**节选内容:**
版权声明:@今年依旧12岁 https://blog.csdn.net/qq_34087199/article/details/88578172
因式分解算法
int element = Num; //用于因式分解的数
int flag = element;
Dictionary<int, int> factor = new Dictionary<int, int>(); //Value>Key
for (int i = 1; i < flag ; i++)
{
if (element % i == 0) //能整除
{
factor[i] = element / i;
}
flag = element / i;
}
X+一个数为平方根,X+另一个数还为平方根的C#算法:
using System;
using System.Collections.Generic;
using System.Linq;
using System.Text;
using System.Threading.Tasks;
namespace YinShiFenJie
{
class Program
{
static void Main(string[] args)
{
Console.WriteLine("请输入了两个数:");
string num = Console.ReadLine();
string[] N = num.Split(',');
int num1 = Convert.ToInt32(N[0]);
int num2 = Convert.ToInt32(N[1]);
int element = Math.Abs(num1-num2); //两数的差的平方
int a=0, b=0;
int flag = element;
Dictionary<int, int> factor = new Dictionary<int, int>(); //Value>Key
for (int i = 1; i < flag ; i++)

**练习题目:**
A) 请根据因式分解代码回答：
(i) 声明 factor 字典的那一行，注释写的是什么？
(ii) 程序用哪个字符拆分输入的两个数？
(iii) 第二段程序的命名空间叫什么？
B) 在因式分解代码的第一段循环里，什么条件下才会给 factor[i] 赋值？代码注释怎样说明这个条件？
C) 从最后一行 for (int i = 1; i < flag ; i++) 之后续写因式分解代码的第二段程序。
这些记录是与因式分解代码互不相干的独立材料。

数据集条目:

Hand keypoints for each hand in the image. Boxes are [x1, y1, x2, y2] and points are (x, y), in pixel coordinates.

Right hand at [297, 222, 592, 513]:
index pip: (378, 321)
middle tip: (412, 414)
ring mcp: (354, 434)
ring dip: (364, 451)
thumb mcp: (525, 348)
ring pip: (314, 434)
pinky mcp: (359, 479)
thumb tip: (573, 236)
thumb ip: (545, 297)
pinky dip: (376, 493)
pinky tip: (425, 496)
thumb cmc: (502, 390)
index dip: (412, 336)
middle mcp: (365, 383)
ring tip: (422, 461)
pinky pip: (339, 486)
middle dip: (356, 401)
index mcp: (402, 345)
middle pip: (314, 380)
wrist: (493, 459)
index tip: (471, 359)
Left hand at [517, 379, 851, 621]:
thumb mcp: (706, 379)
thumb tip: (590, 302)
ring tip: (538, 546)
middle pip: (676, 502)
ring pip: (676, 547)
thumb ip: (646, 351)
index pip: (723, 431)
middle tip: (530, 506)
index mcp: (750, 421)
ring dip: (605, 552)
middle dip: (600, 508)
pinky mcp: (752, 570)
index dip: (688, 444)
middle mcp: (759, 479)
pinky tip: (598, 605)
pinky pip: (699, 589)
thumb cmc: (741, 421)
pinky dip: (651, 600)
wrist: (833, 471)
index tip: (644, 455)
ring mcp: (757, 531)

**参考答案:**
A)
(i) 注释写的是"Value>Key"。
(ii) 用逗号","拆分。
(iii) 命名空间是 YinShiFenJie。

B) 只有当 element % i == 0 时，才会把 factor[i] 设为 element / i。注释"能整除"说明，这个条件表示 i 能把 element 整除。

C)
{
if (element % i == 0) //能整除
{
factor[i] = element / i;
}
flag = element / i;
}
Console.WriteLine(element + "的因数有:");
foreach (KeyValuePair<int, int> item in factor)
{
Console.WriteLine(item.Key+","+item.Value);
if ((item.Key + item.Value) % 2 == 0)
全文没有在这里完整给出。